La maggioranza degli osservatori politici sottolineavano oggi (ieri, ndr) nei media britannici che, seppur possibile in linea teorica, è altamente improbabile che il Parlamento voti contro l’uscita dall’Ue o che comunque ostacoli tale processo.



La maggioranza dei parlamentari conservatori e laburisti si sono espressi a favore della Brexit, per rispettare la volontà del popolo britannico (e dei propri elettori), e appare difficile ipotizzare un’improvvisa retromarcia: anche se il partito nazionale scozzese, i liberaldemocratici ed eventualmente alcuni parlamentari dei due maggiori schieramenti dovessero votare contro (cosa probabile) non avrebbero comunque i numeri per bloccare la legge.

Dal punto di vista delle tempistiche, David Davis ha dichiarato che ci sono i tempi tecnici perché l’atto venga votato in Parlamento in tempo per permettere al primo ministro May di invocare l’articolo 50 entro la fine di marzo, come preannunciato nei mesi scorsi.

Va detto però che la discussione in Parlamento potrebbe rivelarsi “movimentata”: alcuni parlamentari potrebbero chiedere al governo di pubblicare e discutere un documento più dettagliato sul piano di uscita dall’Ue di quanto dichiarato da May nel suo discorso di martedì scorso (questo appare il punto centrale ad oggi), oppure potrebbero chiedere di avere un voto parlamentare al termine del negoziato con l’Ue valutando i contenuti dell’accordo; potrebbero anche (come dichiarato da alcuni parlamentari Labour) presentare emendamenti alla legge su alcuni elementi specifici (per esempio per evitare la creazione di un regime di bassa tassazione, ipotesi paventata da May nei giorni scorsi).

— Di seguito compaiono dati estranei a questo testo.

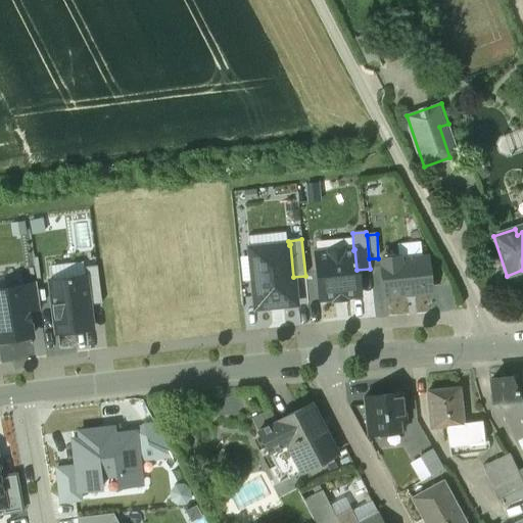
[(289,245),(248,249),(255,310),(296,305),(293,278),(293,277),(290,244),(289,245)]
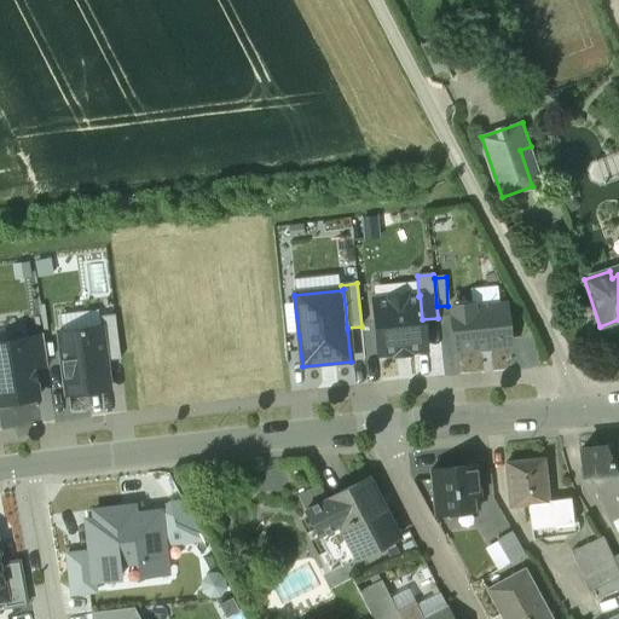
[(418,296),(374,300),(379,356),(426,351),(422,319),(420,295),(418,296)]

Questo potrebbe generare accese discussioni in Parlamento che potrebbero da una parte ritardare l’invocazione dell’articolo 50 rispetto ai piani originali e dall’altra portare il governo a rivedere alcuni piani. 

Il verdetto della Corte ha reso ancora più evidente quello che sembra essere il punto chiave della discussione in UK in questo momento, cioè la relazione tra rispetto della volontà popolare (esito del referendum del giugno scorso), rispetto del principi costituzionali ed esercizio della sovranità popolare (che spetta al Parlamento) e ruolo del governo. Dopo il verdetto odierno i parlamentari potrebbero decidere di incalzare maggiormente il governo rispetto alle decisioni da prendere e alle scelte da fare. 

In sintesi, la sensazione al momento è che se sembra improbabile un voto contrario alla Brexit potrebbe però essere necessario per il governo condividere maggiormente le proprie strategie, specificare alcuni aspetti particolari, favorire un dibattito sui punti più controversi del piano di uscita e via dicendo: se non il cosa (la Brexit), il verdetto della Corte e il riconoscimento del ruolo centrale del Parlamento potrebbero condizionare il quando, il come e il perché di tale processo.